One of the most important steps when starting a business is deciding on the right form of your business. Laura Norris, J.D., an Assistant Clinical Professor and Director of SCU Entrepreneur's Law Clinic, provides advice on which form your business should take.
I’ll spend the next few minutes talking about the different forms that businesses can take, and which might be right for you. Keep in mind that I’m providing you with general information, and this should not replace advice from a lawyer and a tax advisor.
You may not have realized it, but if you are working on a business idea right now, you are already considered a sole proprietorship or partnership. If one person works alone on a company, that is a “sole proprietorship.” If two or more people work together on a company, that is a “Partnership.” Both of these forms expose the owners to personal liability, meaning if your company owes money to someone, you are on the hook. This is obviously not ideal. However, in very early stages of your company, this might be acceptable. You may not need to rush into creating a different type of business because you are not yet creating liabilities. If you do decide to remain a partnership for some time, you should enter into an agreement with your cofounders to avoid disputes down the road. If your company is incurring potential liabilities, by releasing a product, hiring employees, or signing contracts, then you should create a limited liability business. The two common choices are either a Limited Liability Company, or LLC, or a corporation. A corporation is a good choice for a company that is going to get venture capital financing or wants to set up an employee stock option plan. But an LLC is easier to maintain, more flexible than a corporation, and can be converted to a corporation easily. It may make sense to form an LLC first and convert it to a corporation later.
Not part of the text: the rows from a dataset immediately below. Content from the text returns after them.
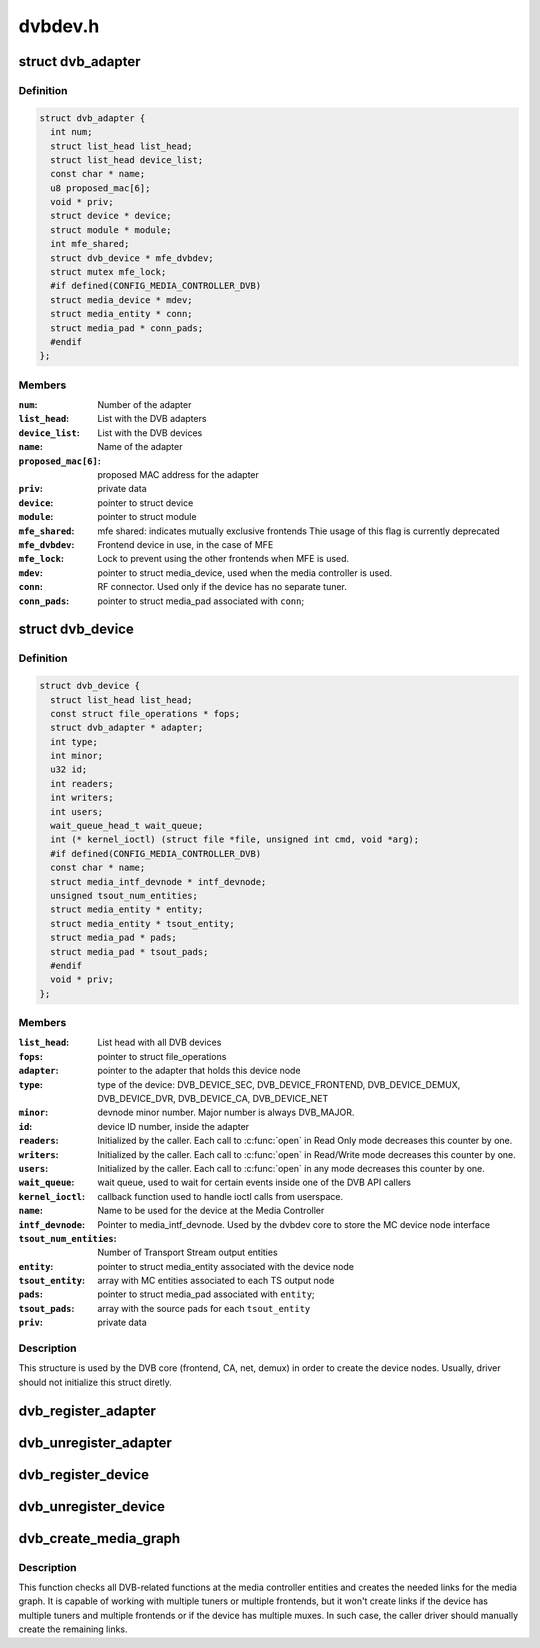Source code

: .. -*- coding: utf-8; mode: rst -*-

========
dvbdev.h
========


.. _`dvb_adapter`:

struct dvb_adapter
==================

.. c:type:: dvb_adapter

    represents a Digital TV adapter using Linux DVB API


.. _`dvb_adapter.definition`:

Definition
----------

.. code-block:: c

  struct dvb_adapter {
    int num;
    struct list_head list_head;
    struct list_head device_list;
    const char * name;
    u8 proposed_mac[6];
    void * priv;
    struct device * device;
    struct module * module;
    int mfe_shared;
    struct dvb_device * mfe_dvbdev;
    struct mutex mfe_lock;
    #if defined(CONFIG_MEDIA_CONTROLLER_DVB)
    struct media_device * mdev;
    struct media_entity * conn;
    struct media_pad * conn_pads;
    #endif
  };


.. _`dvb_adapter.members`:

Members
-------

:``num``:
    Number of the adapter

:``list_head``:
    List with the DVB adapters

:``device_list``:
    List with the DVB devices

:``name``:
    Name of the adapter

:``proposed_mac[6]``:
    proposed MAC address for the adapter

:``priv``:
    private data

:``device``:
    pointer to struct device

:``module``:
    pointer to struct module

:``mfe_shared``:
    mfe shared: indicates mutually exclusive frontends
    Thie usage of this flag is currently deprecated

:``mfe_dvbdev``:
    Frontend device in use, in the case of MFE

:``mfe_lock``:
    Lock to prevent using the other frontends when MFE is
    used.

:``mdev``:
    pointer to struct media_device, used when the media
    controller is used.

:``conn``:
    RF connector. Used only if the device has no separate
    tuner.

:``conn_pads``:
    pointer to struct media_pad associated with ``conn``\ ;




.. _`dvb_device`:

struct dvb_device
=================

.. c:type:: dvb_device

    represents a DVB device node


.. _`dvb_device.definition`:

Definition
----------

.. code-block:: c

  struct dvb_device {
    struct list_head list_head;
    const struct file_operations * fops;
    struct dvb_adapter * adapter;
    int type;
    int minor;
    u32 id;
    int readers;
    int writers;
    int users;
    wait_queue_head_t wait_queue;
    int (* kernel_ioctl) (struct file *file, unsigned int cmd, void *arg);
    #if defined(CONFIG_MEDIA_CONTROLLER_DVB)
    const char * name;
    struct media_intf_devnode * intf_devnode;
    unsigned tsout_num_entities;
    struct media_entity * entity;
    struct media_entity * tsout_entity;
    struct media_pad * pads;
    struct media_pad * tsout_pads;
    #endif
    void * priv;
  };


.. _`dvb_device.members`:

Members
-------

:``list_head``:
    List head with all DVB devices

:``fops``:
    pointer to struct file_operations

:``adapter``:
    pointer to the adapter that holds this device node

:``type``:
    type of the device: DVB_DEVICE_SEC, DVB_DEVICE_FRONTEND,
    DVB_DEVICE_DEMUX, DVB_DEVICE_DVR, DVB_DEVICE_CA, DVB_DEVICE_NET

:``minor``:
    devnode minor number. Major number is always DVB_MAJOR.

:``id``:
    device ID number, inside the adapter

:``readers``:
    Initialized by the caller. Each call to :c:func:`open` in Read Only mode
    decreases this counter by one.

:``writers``:
    Initialized by the caller. Each call to :c:func:`open` in Read/Write
    mode decreases this counter by one.

:``users``:
    Initialized by the caller. Each call to :c:func:`open` in any mode
    decreases this counter by one.

:``wait_queue``:
    wait queue, used to wait for certain events inside one of
    the DVB API callers

:``kernel_ioctl``:
    callback function used to handle ioctl calls from userspace.

:``name``:
    Name to be used for the device at the Media Controller

:``intf_devnode``:
    Pointer to media_intf_devnode. Used by the dvbdev core to
    store the MC device node interface

:``tsout_num_entities``:
    Number of Transport Stream output entities

:``entity``:
    pointer to struct media_entity associated with the device node

:``tsout_entity``:
    array with MC entities associated to each TS output node

:``pads``:
    pointer to struct media_pad associated with ``entity``\ ;

:``tsout_pads``:
    array with the source pads for each ``tsout_entity``

:``priv``:
    private data




.. _`dvb_device.description`:

Description
-----------

This structure is used by the DVB core (frontend, CA, net, demux) in
order to create the device nodes. Usually, driver should not initialize
this struct diretly.



.. _`dvb_register_adapter`:

dvb_register_adapter
====================

.. c:function:: int dvb_register_adapter (struct dvb_adapter *adap, const char *name, struct module *module, struct device *device, short *adapter_nums)

    Registers a new DVB adapter

    :param struct dvb_adapter \*adap:
        pointer to struct dvb_adapter

    :param const char \*name:
        Adapter's name

    :param struct module \*module:
        initialized with THIS_MODULE at the caller

    :param struct device \*device:
        pointer to struct device that corresponds to the device driver

    :param short \*adapter_nums:
        Array with a list of the numbers for ``dvb_register_adapter``\ ;
        to select among them. Typically, initialized with:
        DVB_DEFINE_MOD_OPT_ADAPTER_NR(adapter_nums)



.. _`dvb_unregister_adapter`:

dvb_unregister_adapter
======================

.. c:function:: int dvb_unregister_adapter (struct dvb_adapter *adap)

    Unregisters a DVB adapter

    :param struct dvb_adapter \*adap:
        pointer to struct dvb_adapter



.. _`dvb_register_device`:

dvb_register_device
===================

.. c:function:: int dvb_register_device (struct dvb_adapter *adap, struct dvb_device **pdvbdev, const struct dvb_device *template, void *priv, int type, int demux_sink_pads)

    Registers a new DVB device

    :param struct dvb_adapter \*adap:
        pointer to struct dvb_adapter

    :param struct dvb_device \*\*pdvbdev:
        pointer to the place where the new struct dvb_device will be
        stored

    :param const struct dvb_device \*template:
        Template used to create :c:type:`struct pdvbdev <pdvbdev>`;

    :param void \*priv:
        private data

    :param int type:
        type of the device: ``DVB_DEVICE_SEC``\ , ``DVB_DEVICE_FRONTEND``\ ,
        ``DVB_DEVICE_DEMUX``\ , ``DVB_DEVICE_DVR``\ , ``DVB_DEVICE_CA``\ ,
        ``DVB_DEVICE_NET``

    :param int demux_sink_pads:
        Number of demux outputs, to be used to create the TS
        outputs via the Media Controller.



.. _`dvb_unregister_device`:

dvb_unregister_device
=====================

.. c:function:: void dvb_unregister_device (struct dvb_device *dvbdev)

    Unregisters a DVB device

    :param struct dvb_device \*dvbdev:
        pointer to struct dvb_device



.. _`dvb_create_media_graph`:

dvb_create_media_graph
======================

.. c:function:: int dvb_create_media_graph (struct dvb_adapter *adap, bool create_rf_connector)

    Creates media graph for the Digital TV part of the device.

    :param struct dvb_adapter \*adap:
        pointer to struct dvb_adapter

    :param bool create_rf_connector:
        if true, it creates the RF connector too



.. _`dvb_create_media_graph.description`:

Description
-----------

This function checks all DVB-related functions at the media controller
entities and creates the needed links for the media graph. It is
capable of working with multiple tuners or multiple frontends, but it
won't create links if the device has multiple tuners and multiple frontends
or if the device has multiple muxes. In such case, the caller driver should
manually create the remaining links.

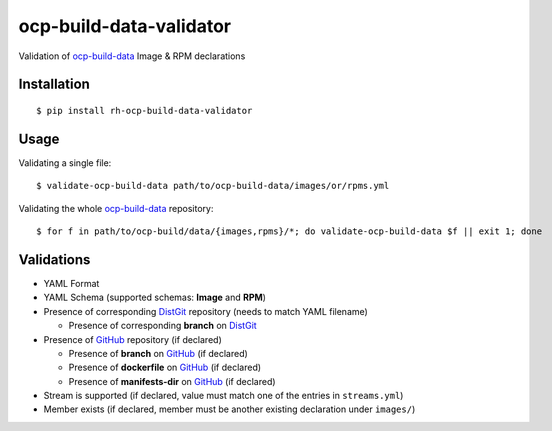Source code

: ocp-build-data-validator
========================

Validation of `ocp-build-data <https://gitlab.cee.redhat.com/openshift-art/ocp-build-data>`__
Image & RPM declarations

Installation
------------

::

    $ pip install rh-ocp-build-data-validator

Usage
-----

Validating a single file:

::

    $ validate-ocp-build-data path/to/ocp-build-data/images/or/rpms.yml

Validating the whole `ocp-build-data <https://gitlab.cee.redhat.com/openshift-art/ocp-build-data>`__
repository:

::

    $ for f in path/to/ocp-build/data/{images,rpms}/*; do validate-ocp-build-data $f || exit 1; done

Validations
-----------

-  YAML Format
-  YAML Schema (supported schemas: **Image** and **RPM**)
-  Presence of corresponding `DistGit <http://pkgs.devel.redhat.com>`__ repository
   (needs to match YAML filename)

   -  Presence of corresponding **branch** on `DistGit <http://pkgs.devel.redhat.com>`__

-  Presence of `GitHub <https://github.com>`__ repository (if declared)

   -  Presence of **branch** on `GitHub <https://github.com>`__ (if declared)
   -  Presence of **dockerfile** on `GitHub <https://github.com>`__ (if declared)
   -  Presence of **manifests-dir** on `GitHub <https://github.com>`__ (if declared)

-  Stream is supported (if declared, value must match one of the entries in ``streams.yml``)
-  Member exists (if declared, member must be another existing declaration under ``images/``)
To illustrate, let me tell you about a company I worked with a few years ago. It was an internet startup founded by 4 college roommates. While they were in early stages of developing their product idea and writing their business plan, they signed a founder agreement to set out expectations and ownership share. When it came time to take investment from friends and family, they set up an LLC and gave shares of the LLC to the investors. A year later, they got a term sheet from a venture capitalist, and converted to a corporation so they could sell shares of stock to the VC.
I should at least briefly talk about taxes. There are differences in how these businesses are taxed that can have an impact on the owners. An LLC has more favorable tax treatment than a corporation. However, if the corporation meets certain IRS criteria, then the corporation might also get favorable tax treatment, and be considered an “s-corporation”. You will want to talk these options over with a tax advisor before making your decision.